Challenge #2:  The Services Business may not be Aligned with the Manufacturing Business

Several OEM’s have painted a vision of providing comprehensive transportation services for consumers — from bikes and scooters, to cars and trucks, to buses, planes, and trains.  No OEM has indicated that they intend to make every device in the chain, but most indicate that they plan to use their own cars and trucks within their transportation service.  The challenge comes when the OEM doesn’t happen to make the product that is best suited to the needs of the transportation service.  For example, suppose the transportation services needs a standard midsize sedan as part of its service suite.  What happens if the parent OEM doesn’t make the most space-efficient, or most reliable, or most fuel-efficient midsize sedan?  Should the transportation service have the freedom to buy the best vehicle for its service, or will it be forced to buy a sub-optimal sedan from the parent and eat the loss in efficiency or revenue?

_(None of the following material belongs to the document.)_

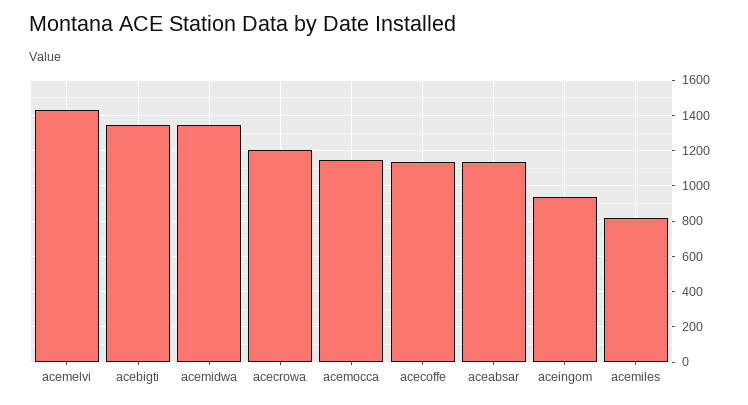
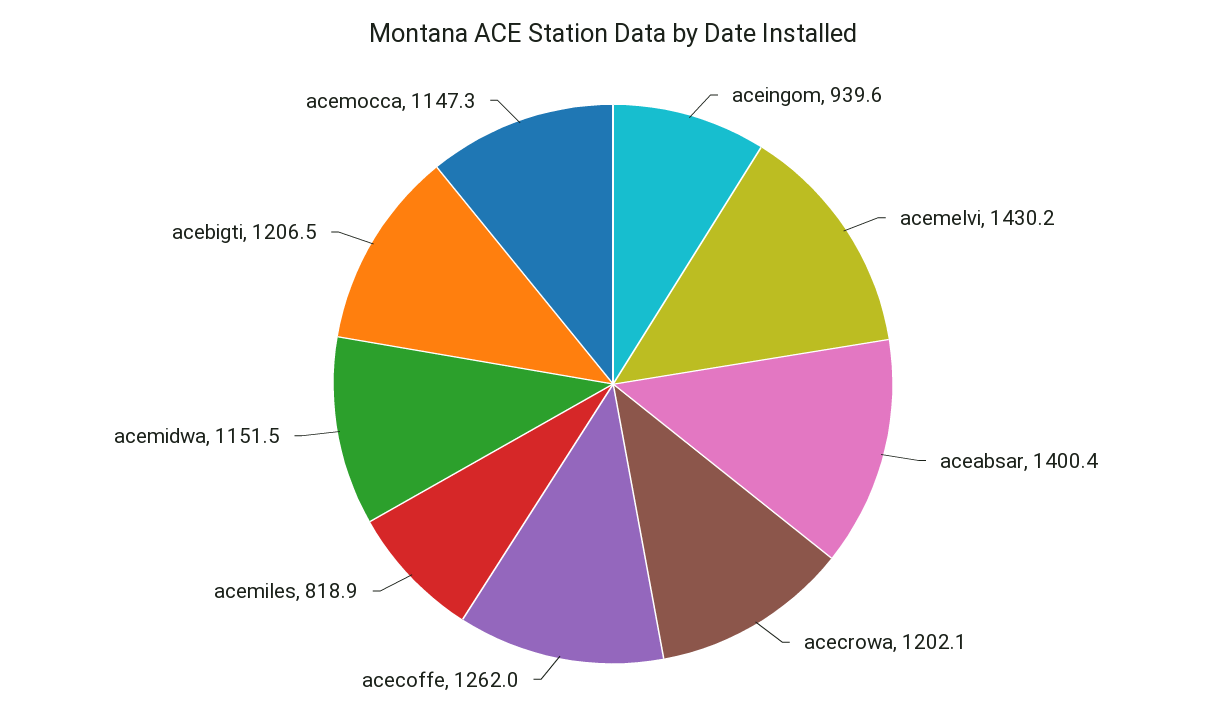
acebigti: 1350 -> 1206.5
acemidwa: 1350 -> 1151.5
acecoffe: 1150 -> 1262
aceabsar: 1150 -> 1400.4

Challenge #3:  Competition with the OEM’s Traditional Customers

Before it was called “Transportation as a Service (TaaS),” or “Mobility as a Service (MaaS),” this concept had another name:  the Fleet Business.  Rental companies and Fleet Management companies have been in the business of providing transportation services for a long time.  These Fleet customers can represent 20% or more of some OEM’s sales.  Fleet customers will see a move by OEM’s into Transportation Services as a shift from the OEM as a Supplier to the OEM as a Direct Competitor.  In order to maintain their sales volumes, OEM’s may have to choose between serving their traditional customers and building their new service businesses.

So, all credit to the traditional OEM’s for recognizing the growing customer interest in transportation as a service.  They can take credit, also, for seeing the potential for disruptive business models that are enabled by Connected Car and other technologies.  OEM’s may find, though, that their new TaaS businesses may need to quickly become much more independent in order to  be build the necessary skills to grow and become fully successful.